_What you should do_:
According to the text on ISIMM prizes, what must a recipient of the ISIMM Prize have done?

Apart from this, a book series IMM by Springer is conducted by this society.

==Prizes==
Since the 2010 STAMM Meeting, the award is given once in two years at the regular STAMM conferences. The recipient of the prize is expected to have made exceptional contributions towards building a link between Mathematics and Mechanics:

- 2010 ISIMM Prize was awarded to Jerald LaVerne Ericksen
- 2012 ISIMM Prize was awarded to Ingo Müller
- 2014 ISIMM Prize was awarded to Constantine M. Dafermos
- 2016 ISIMM Prize was awarded to Roger Temam
- 2018 ISIMM Prize was awarded to Sir John M. Ball
- 2020 ISIMM Prize was awarded to Robin Knops
- 2022 ISIMM Prize was awarded to Irene Fonseca
- 2024 ISIMM Prize was awarded to Alexander Mielke
- 2026 ISIMM Prize was awarded to Francesco Dell'Isola

Apart from this, also the ISIMM Junior Prize has been established. The awardees are:

- 2014: Elisabetta Rocca and Stefan Neukamm (co-awarded)

_Extracted information_:
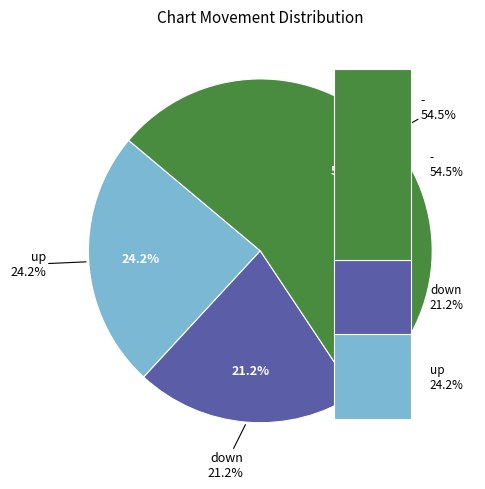

The up slice represents 37% of the pie. True or false?

False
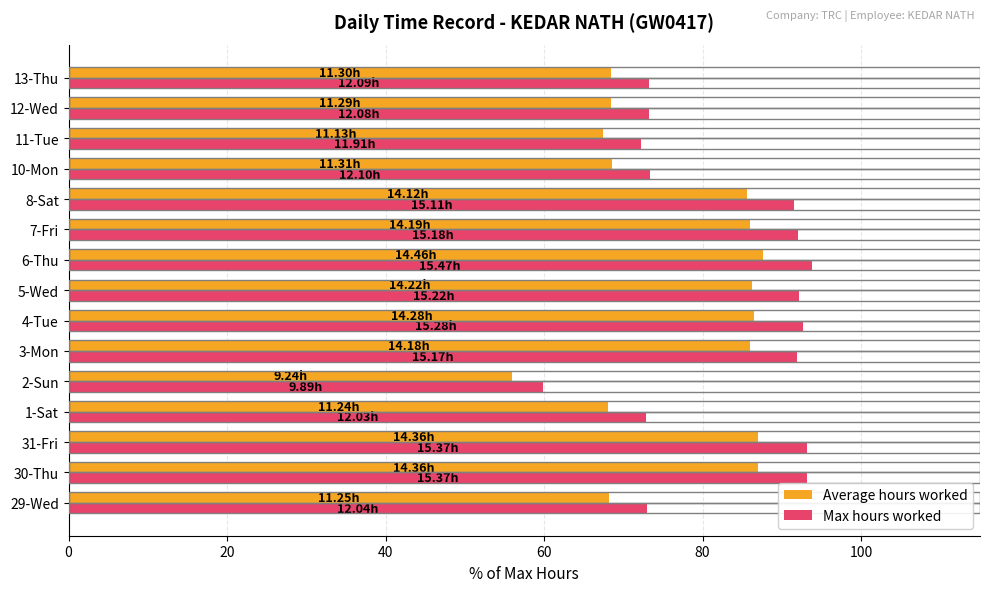

Rank the series by their average value, from lowest to highest.

Average hours worked, Max hours worked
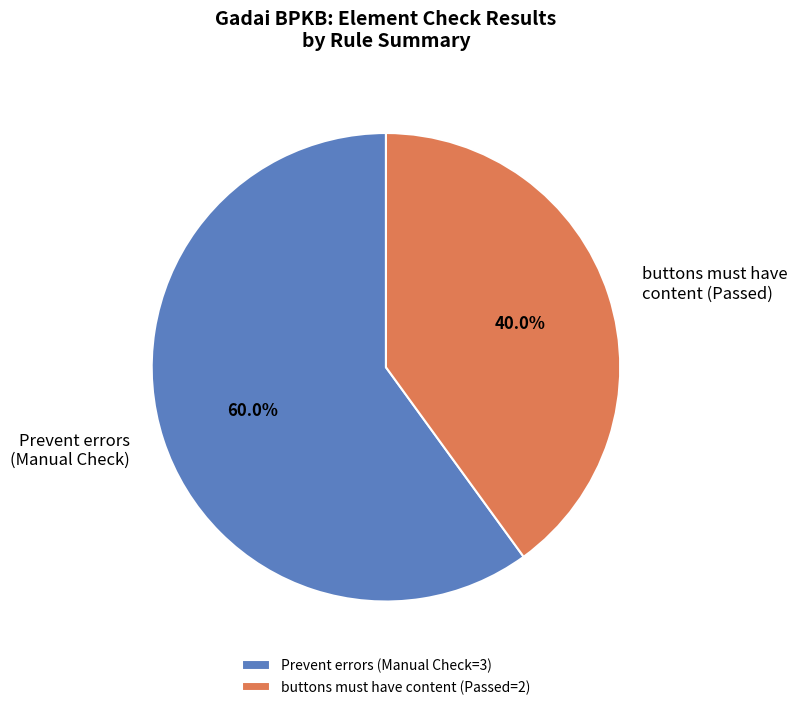

The buttons must have content slice represents 40% of the pie. True or false?

True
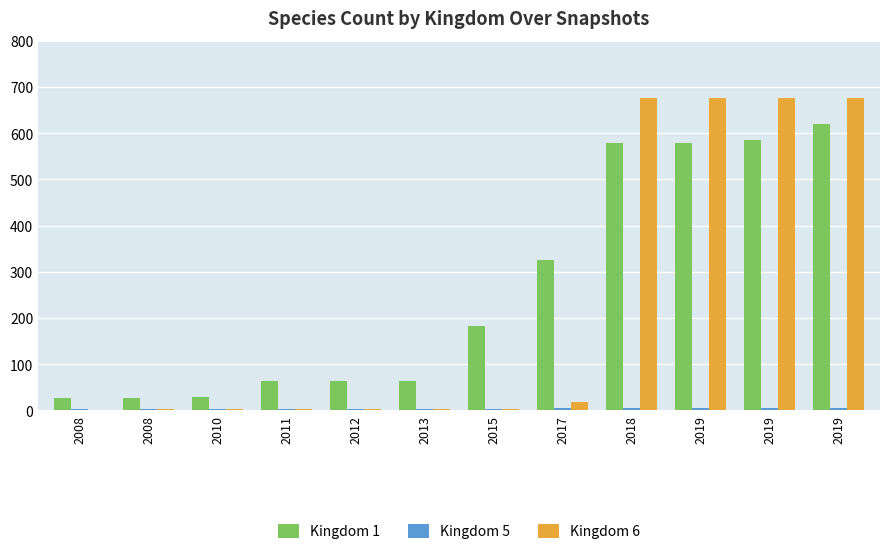

Which label corresponds to the smallest value in the chart?

2008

_Exercise solution_:
Made exceptional contributions toward building a link between mathematics and mechanics.